Esattamente una settimana fa il confine tra al di qua e al di là era molto, troppo vicino. Frangenti di complicanze investivano la sua esile resistenza, tanto da doversi munire di un casco per difendersi da un’atmosfera troppo pesante.

Quando il cuore perde i colpi, quando si accarezza un respiro come la peluria sulla testa di un prematuro, quando ci si ritrova acrobati funamboli su un velo di speranza, si impara a ®esistere.

A ®esistere con ciò che è stato e con ciò che c’è. A ®esistere con la propria forza e l’altrui resistenza.

A ®esistere con benevolenza, compassione, gioia per l'altrui gioia ed equanimità. Nel buddismo li chiamano metta, karuna, mudità, upekkha. Sono i territori del cuore che, come scrive Chandra Candiani, "possiamo tornare a dimorare dopo aver scavato, dissodato, arato, seminato, innaffiato. Sono stati sporcati, sconciati, sepolti ma in realtà sono tendenze naturali dentro di noi. Dentro tutti noi, dentro ogni essere animato c’è un cuore e una capacità di silenzio".

Ho rivalutato il silenzio, illuminante in questo viaggio dritto al cuore delle emozioni, tra meccanismi ed equilibri delicatissimi. E percorrendo le sue strade buie, torno a stupirmi per la magnificenza di ogni luce: un sorriso commosso, un soffice tramonto, l'immagine di un abbraccio in un mare gentile, il profumo di una pesca matura, la libidine di un soffice muffin con una manciata di lamponi, l'attenzione partecipe di chi ci sta accanto. La sensazione di catatonica precarietà ogni volta è vinta dal luminoso mistero dell’esistenza. Nonostante tutto.

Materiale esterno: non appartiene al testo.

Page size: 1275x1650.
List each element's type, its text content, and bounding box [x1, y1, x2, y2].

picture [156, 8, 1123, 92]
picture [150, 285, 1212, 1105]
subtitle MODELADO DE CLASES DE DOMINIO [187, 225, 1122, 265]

Nonostante è una parola molto pertinente in questo caso: sto, stiamo, nonostante ogni giorno sia una nuova puntata di Doctor House tra batteri killer, complicanze a catena, vicinanza, determinazione, commozione. Montagne russe, scorci da harakiri, deserti sahariani, paludi popolate da funghi velenosi e anche oasi di luce, vette conquistate, bagni di umiltà, tuffi nell'anima, miniere preziose.

Che estate anomala! Tanto agognata, mai posseduta se non attraverso le foto di chi ci condivide una vibrazione di vacanza, regalandoci una boccata d’aria rincuorante. Rincuorante perché ci ricorda la voglia infinita che ancora abbiamo di viaggiare e scoprire e lasciarci alle spalle l’aria tesa e soffocante di una quotidianità che ha bisogno di diventare inusuale per palesarsi nella propria struggente bellezza. E noi, noi ®esistiamo con forza: la forza di volontà di ripartire alla scoperta di questa pazza vita che talora ci lascia veleggiare fino alle radici dei vulcani hawaiani, talaltra ci incatena in selve oscure. Forse è proprio quando ci si ritrova imprigionati tra ragnatele di sofferenza che si riscopre il bene.

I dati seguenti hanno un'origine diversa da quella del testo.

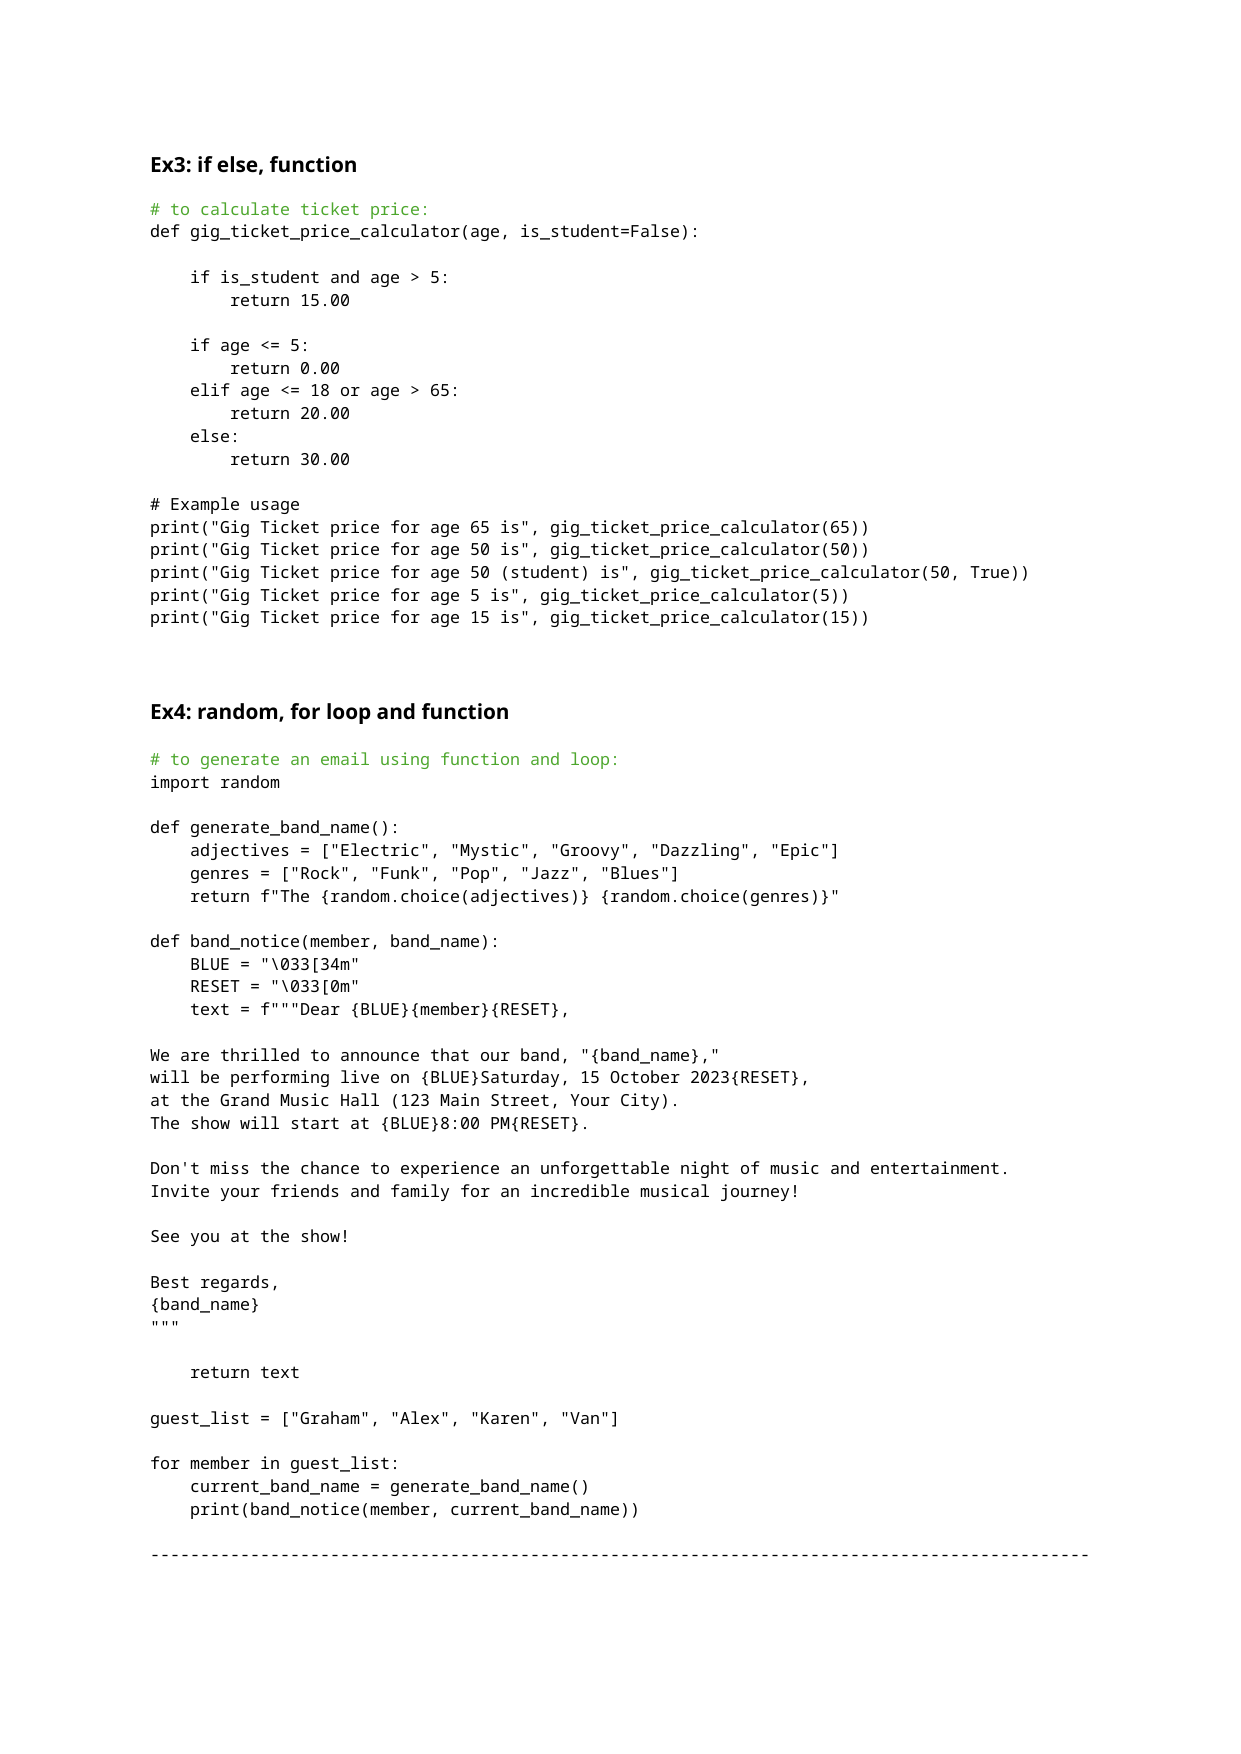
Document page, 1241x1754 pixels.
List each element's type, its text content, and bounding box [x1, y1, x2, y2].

“Bisogna preparare il cuore, dargli il tempo di sentire, senza preferenze e opinioni, lasciare che il cuore scelga e ci permetta di percepire. La tristezza quieta e vibrante che tira i fili e ci richiama a ospitare il male senza paura di contagi e danni irreversibili si chiama compassione.

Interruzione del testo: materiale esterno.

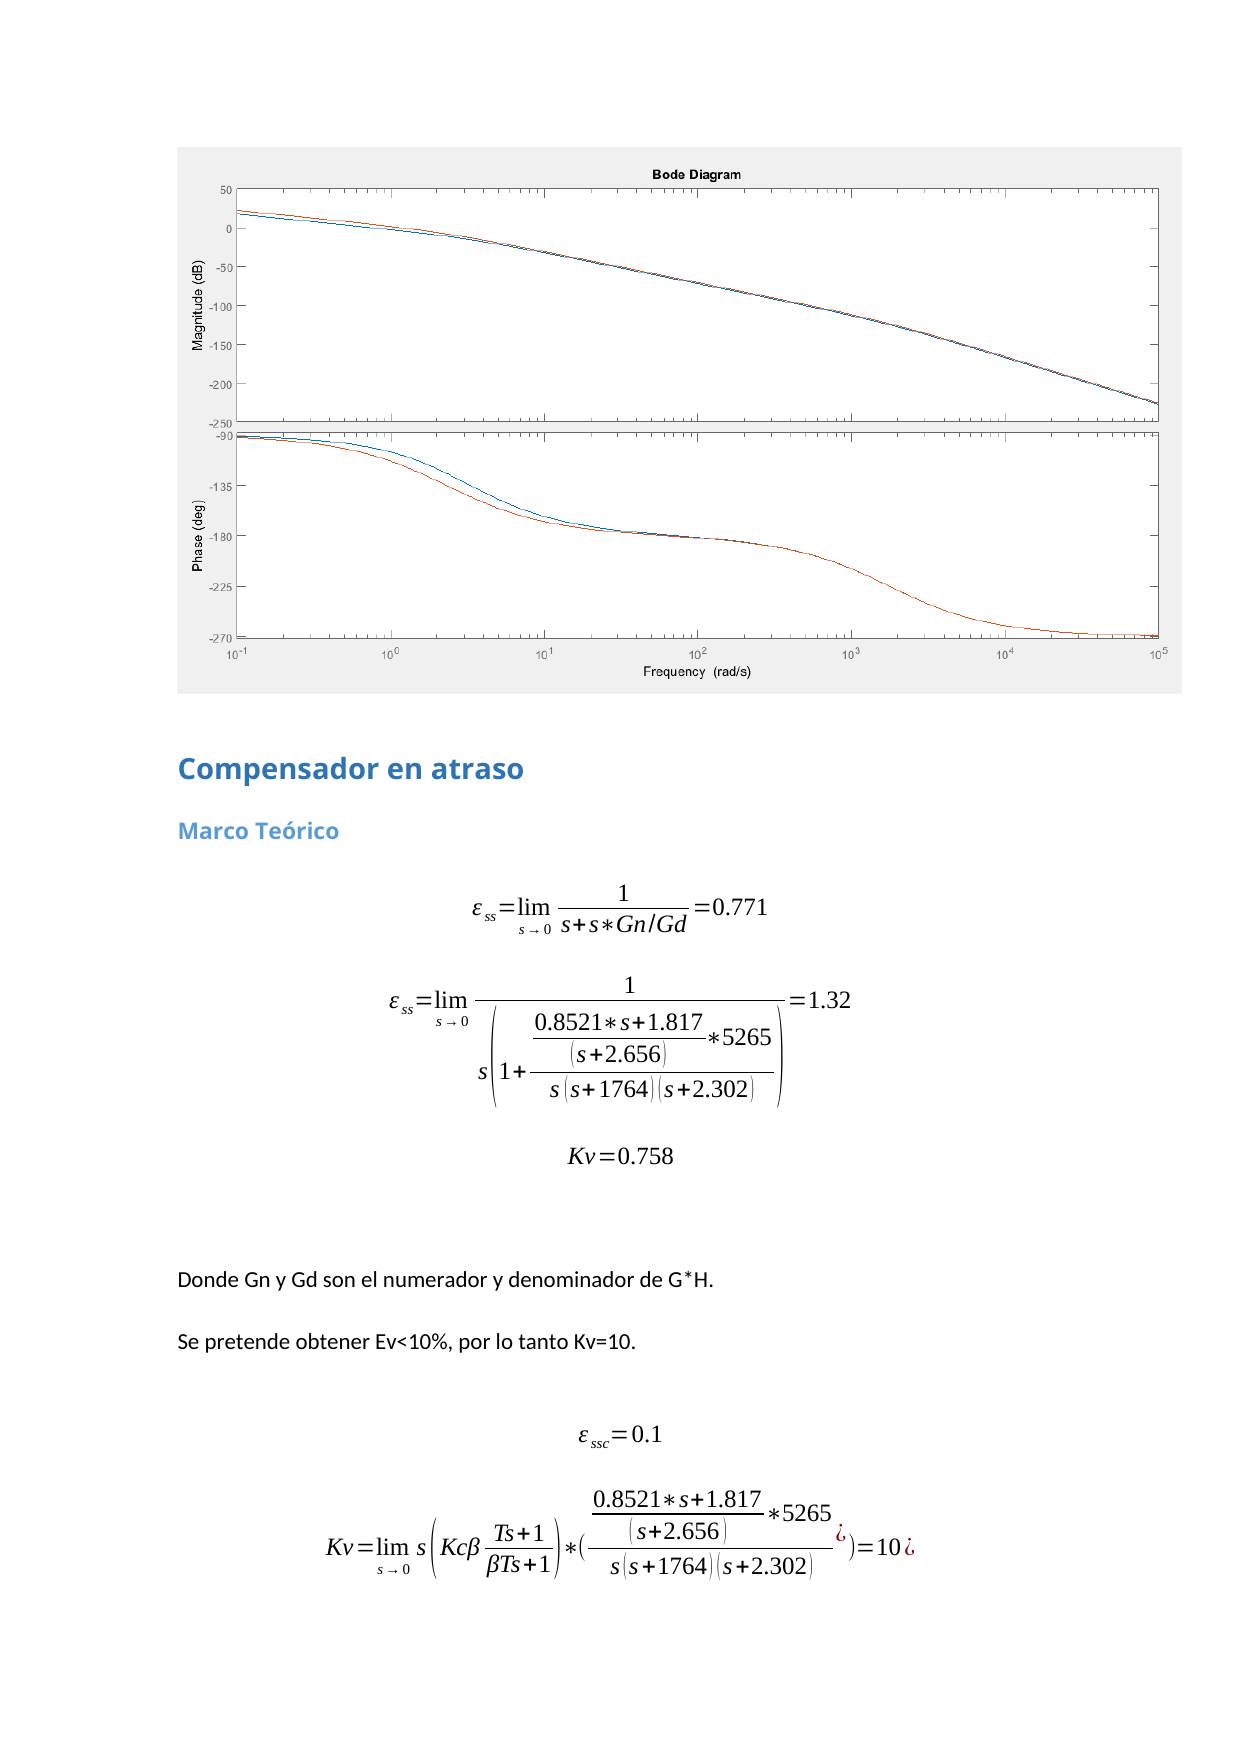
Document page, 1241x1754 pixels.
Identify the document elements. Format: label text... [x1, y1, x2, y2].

Allora ci sediamo e chiunque arrivi alla nostra mente lo invitiamo gentilmente al cuore, gli facciamo una cuccia. E non facciamo niente, solo ospitiamo, accarezziamo con il respiro, inspiriamo ed espiriamo insieme. Tutto il corpo, tutto il pensiero è un augurio di bene, senza decidere quale sia il bene giusto.”

(Chandra Candiani)

Ormai non mi domando nemmeno più quale sia il bene giusto.

Sorseggio parsimoniosa e ottimista la mia spremuta di bene, shakerandola con una dose di energia e un pulsante di pronto intervento.

Un augurio di bene mi anima.

Un augurio di bene mi permette di affidarmi. Di affidarci. E - come scrive sempre la poetessa dell’anima – “affidandoci si calma la smania della riparazione e della rottura definitiva, affidandoci non sappiamo e aspettiamo. Quieti.”

Quieti stiamo. Non certo per quieto vivere ma per costruire anticorpi pronti a tutto.

Pronti a star di nuovo bene.


“Olim non fuimus nati sumus unde quieti nunc sumus ut fuimus cura relicta vale et tu”.